Did Jason write that exerpt or was it just a snippet of one of his conversations?
Happy Read a Book Day to you, too!
Oh crap. I missed the day. I will be sure to post my favorite excerpt tomorrow. I will march around the house, chanting it naked to make up for my laxness today.
These are the moments I wish I read romance novels, so I could quote something really funny from them. I bet one could make a whole site just with that concept.
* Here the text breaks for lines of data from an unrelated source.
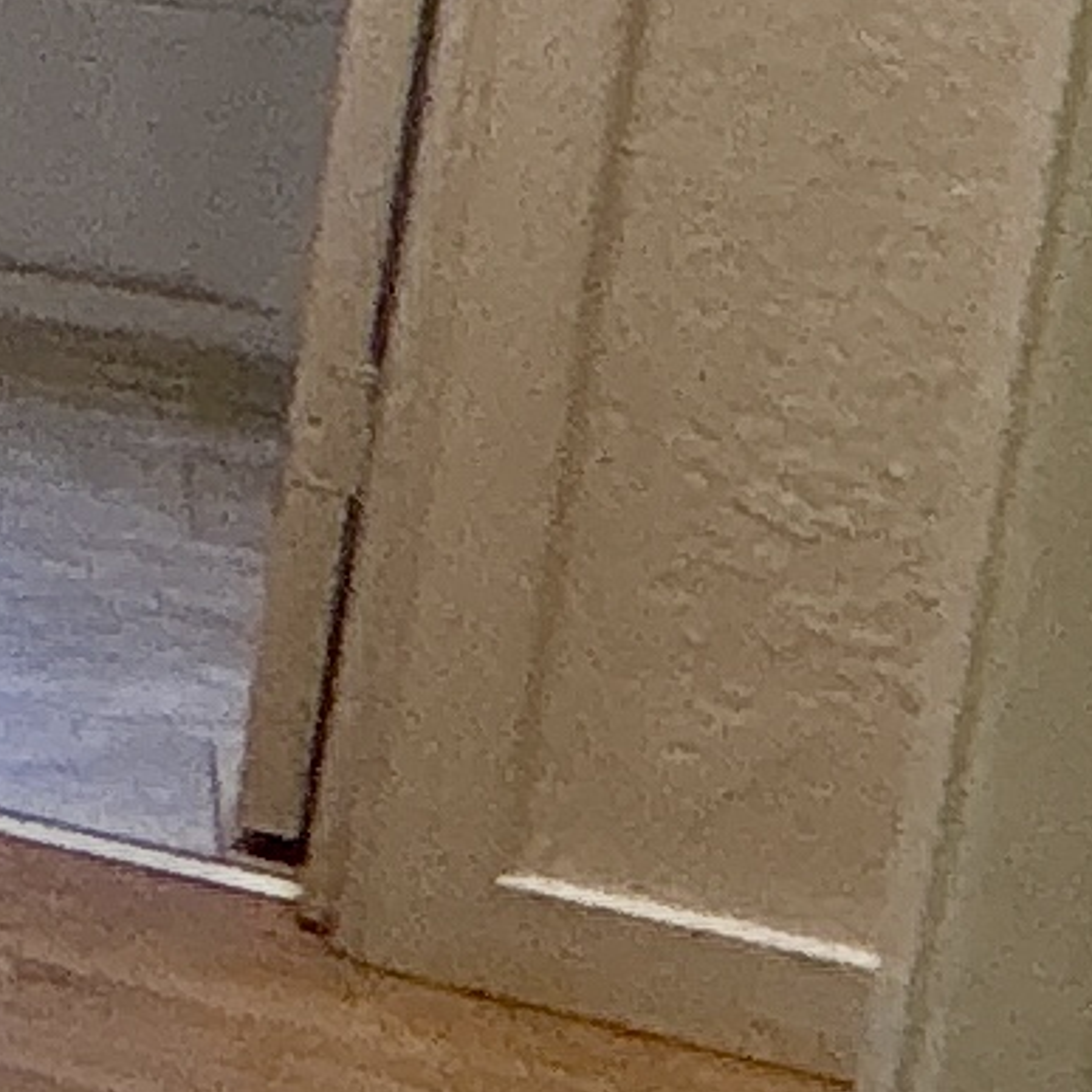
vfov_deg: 12.7
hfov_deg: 6.5
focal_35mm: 129
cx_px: -4289
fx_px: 4604
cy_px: -641
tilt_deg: -6.1
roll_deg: -1.8
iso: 200
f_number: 2.2
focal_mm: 2.22
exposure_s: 1/120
I refuse to recognize Read a Book Day based on the fact that, in spite of my urgent coaxing, there is still no Write a Book Day. *grin*
You could probably kill two birds with one stone if you walk down your road with an open can of tuna and a few slices of ham. Every dog and cat miles around would follow you thus creating a parade of sorts, then you could pen them up and call it a petting zoo. Oh. But you'd better have a boom box for that parade. Parades really need music.
jpr: it sounds like something you've already tried
rhodent: whatcha reading?
Chickie: ha ha! another good idea
Mariana: one could. I should rewrite the whole blog, in fact, as if I were living in a romance novel. now that would be something
Weary Hag: you are quite creative :) and yes, parades always need music. It's really too bad that cats and dogs can't play kazoos
Need a trombone in the Calypso-Cajun marching band (as long as I can wear shorts and tennies)?
Go Gonzo!
Comfort addict: heh heh! I wish I could play a musical instrument
kazoos are highly overrated. give me a dog who can work the trombone, then you've got something sister!
hope the book was good. nice excerpt.